(Beginning of Quoted passage)

Sisi: ” That’s your invalid extrapolation.”
Oh? So when you say: “I read the abstract and the first page and looked at the figures. That is all you need to realise that Bob is telling porkies.”
What you meant to say was that Bob mentioned the surface imbalance and used the surface imbalance number of 0.6+-17 from the same figure you got the non-surface imbalance of 0.6+-4 from?
After all, your response to Tisdale about ‘porkies’ specifically includes the quotation from the paper in question: “This lack of precise knowledge of surface energy fluxes profoundly affects our ability to understand how Earth’s climate responds to increasing concentrations of greenhouse gases.”
Now, I bolded the relevant bit you keep missing. Not because you’re telling ‘porkies’ or that I would accuse you of such a thing. As to refute yourself in your own post is a special breed of intelligence that I cannot quite describe in polite terms.

rogerknights
November 27, 2013 4:37 pm

I like Bob’s easy-going, thorough style of presentation. It’s lack of slickness is a benefit.

tommoriarty
November 27, 2013 5:04 pm

A stick of TNT blows up on my basement every day….
http://climatesanity.wordpress.com/2013/02/08/its-even-worse-than-al-gore-said/

OssQss
November 27, 2013 5:06 pm

So let me get this right,,,,,,,,, one can respond to a critique of a paper without reading the actual paper?
Ya gotta love that MAGIC!
This the season I suppose 😉
http://youtu.be/L8mLrLDd-5Q

ossqss
November 27, 2013 5:23 pm

Autocorrect truncated , or perhaps I should say extrapolated “Tis” in my prior post!
Sorry for the android coding …..

(End of Quoted passage)
(Beginning of Exercise data)

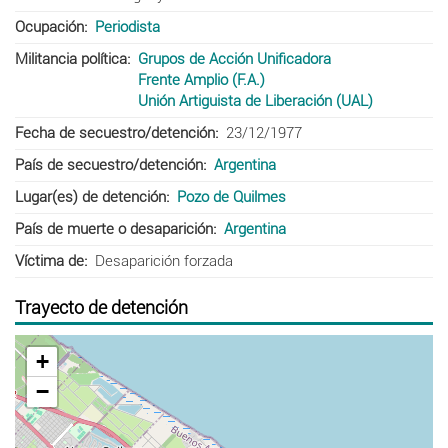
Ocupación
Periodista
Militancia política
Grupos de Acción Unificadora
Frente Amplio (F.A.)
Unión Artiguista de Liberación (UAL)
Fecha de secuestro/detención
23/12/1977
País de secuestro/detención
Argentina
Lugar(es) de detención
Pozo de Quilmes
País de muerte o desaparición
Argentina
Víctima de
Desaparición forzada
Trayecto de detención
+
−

(End of Exercise data)

__Exercise requirements__.
A. In the climate comment thread, what does rogerknights call a benefit of Bob's presentation?
B. Quote the climate comment thread, starting with "A stick of TNT" and going on through "the actual paper?".
C. Write what comes next in the climate comment thread, picking up after its final comment.

__Answers in order__.
A. Its lack of slickness.

B.
A stick of TNT blows up on my basement every day….
http://climatesanity.wordpress.com/2013/02/08/its-even-worse-than-al-gore-said/

OssQss
November 27, 2013 5:06 pm

So let me get this right,,,,,,,,, one can respond to a critique of a paper without reading the actual paper?

C.
Andyj
November 27, 2013 5:48 pm

Lance made a good point:
“Lance Wallace says:
November 27, 2013 at 6:44 am
If 0.6 watts/sq meter = 4 Hiroshima bombs per second, the uncertainty of +-17 W/m^2 would be on the order of 100 H-bombs per second. Could we ask SkS to add the uncertainty to their widget?”
0.6 against ±17?
SkS has a 1 in 56 chance of being correct — according to their theory..

JK
November 27, 2013 6:47 pm

Trenberth 2009 has the energy imbalance at .9 w/m2 +_ .5 w/m2. Where is the source of the +_ 17 figure?

AndyG55
November 27, 2013 7:29 pm

JK, look at the video. stop it at the right place and read the numbers on the bottom of the silly little diagram.
Large integer value +/- on all of them, and then they pretend that the balance is 0.6 .
ROFLMAO !!!
These guys should re-do kindergarten, and learn maths from the start !!

Pamela Gray
November 27, 2013 7:29 pm

Robert!!!! I still say it! I always contribute to the old geezer computer conversation with, “I cut my teeth on a Wang”. Makes all the men in the room cross their legs. LOLOLOLOL!!!!
There was a great game on the Wang that was all about a cave-like dungeon, trolls, and dragons but no graphics, just a black background with words on the screen. You had to type in what direction you wanted to go and you had to keep an imagined vision of the multi-level landscape in your head. If you kept getting killed before you found the treasure deep in the labyrinth of the cave and typed in a swear word, the game programmer had embedded responses like “Do you eat with that mouth?”.
Loved the black screen and yellow font of a Wang. But there was no screen savor. Most of the monitors had a faint shadow of the login that had burned into the viewing screen.

AndyG55
November 27, 2013 7:30 pm

3:12 ish will do.

Geoff Sherrington
November 28, 2013 1:07 am

There are uncertainties in measuring the w/m^2 balance at TOA. Here is a graph comparing satellite performance. http://www.geoffstuff.com/The%20problem%20-solar%20irradiance.JPG

Sensorman
November 28, 2013 5:32 am

would love to see this video redone by MinutePhysics!

Bruce Cobb
November 28, 2013 6:17 am

@Pamela; You mean like this?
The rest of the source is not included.